▶ Exercise prompt: Count every line below that holds "script". Number only.

▶ Provided data:

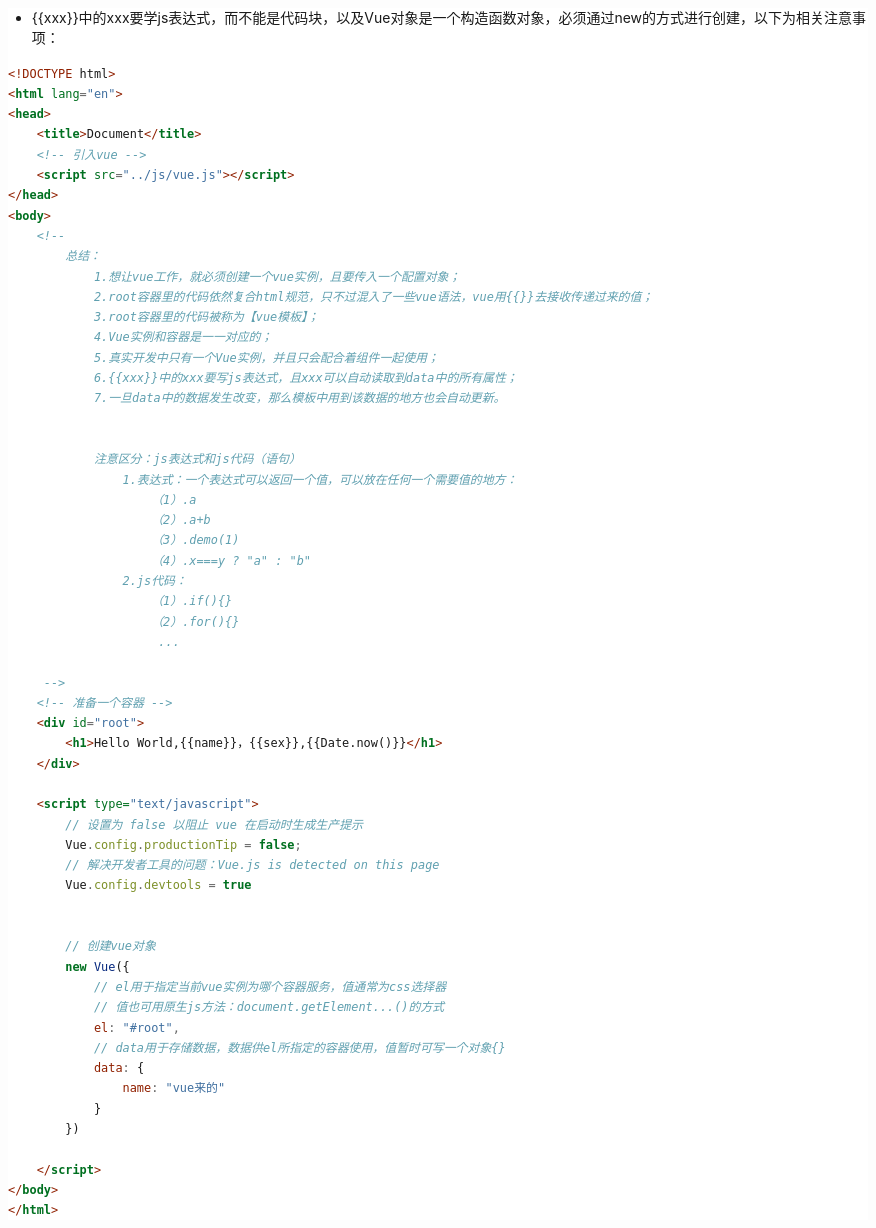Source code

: 

- {{xxx}}中的xxx要学js表达式，而不能是代码块，以及Vue对象是一个构造函数对象，必须通过new的方式进行创建，以下为相关注意事项：

```html
<!DOCTYPE html>
<html lang="en">
<head>
    <title>Document</title>
    <!-- 引入vue -->
    <script src="../js/vue.js"></script>
</head>
<body>
    <!-- 
        总结：
            1.想让vue工作，就必须创建一个vue实例，且要传入一个配置对象；
            2.root容器里的代码依然复合html规范，只不过混入了一些vue语法，vue用{{}}去接收传递过来的值；
            3.root容器里的代码被称为【vue模板】；
            4.Vue实例和容器是一一对应的；
            5.真实开发中只有一个Vue实例，并且只会配合着组件一起使用；
            6.{{xxx}}中的xxx要写js表达式，且xxx可以自动读取到data中的所有属性；
            7.一旦data中的数据发生改变，那么模板中用到该数据的地方也会自动更新。


            注意区分：js表达式和js代码（语句）
                1.表达式：一个表达式可以返回一个值，可以放在任何一个需要值的地方：
                    （1）.a
                    （2）.a+b
                    （3）.demo(1)
                    （4）.x===y ? "a" : "b"
                2.js代码：
                    （1）.if(){}
                    （2）.for(){}
                     ...

     -->
    <!-- 准备一个容器 -->
    <div id="root">
        <h1>Hello World,{{name}}，{{sex}},{{Date.now()}}</h1>
    </div>

    <script type="text/javascript">
        // 设置为 false 以阻止 vue 在启动时生成生产提示
        Vue.config.productionTip = false;
        // 解决开发者工具的问题：Vue.js is detected on this page
        Vue.config.devtools = true


        // 创建vue对象
        new Vue({
            // el用于指定当前vue实例为哪个容器服务，值通常为css选择器
            // 值也可用原生js方法：document.getElement...()的方式
            el: "#root",
            // data用于存储数据，数据供el所指定的容器使用，值暂时可写一个对象{}
            data: {
                name: "vue来的"
            }
        })
        
    </script>
</body>
</html>
```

▶ Answer section: 3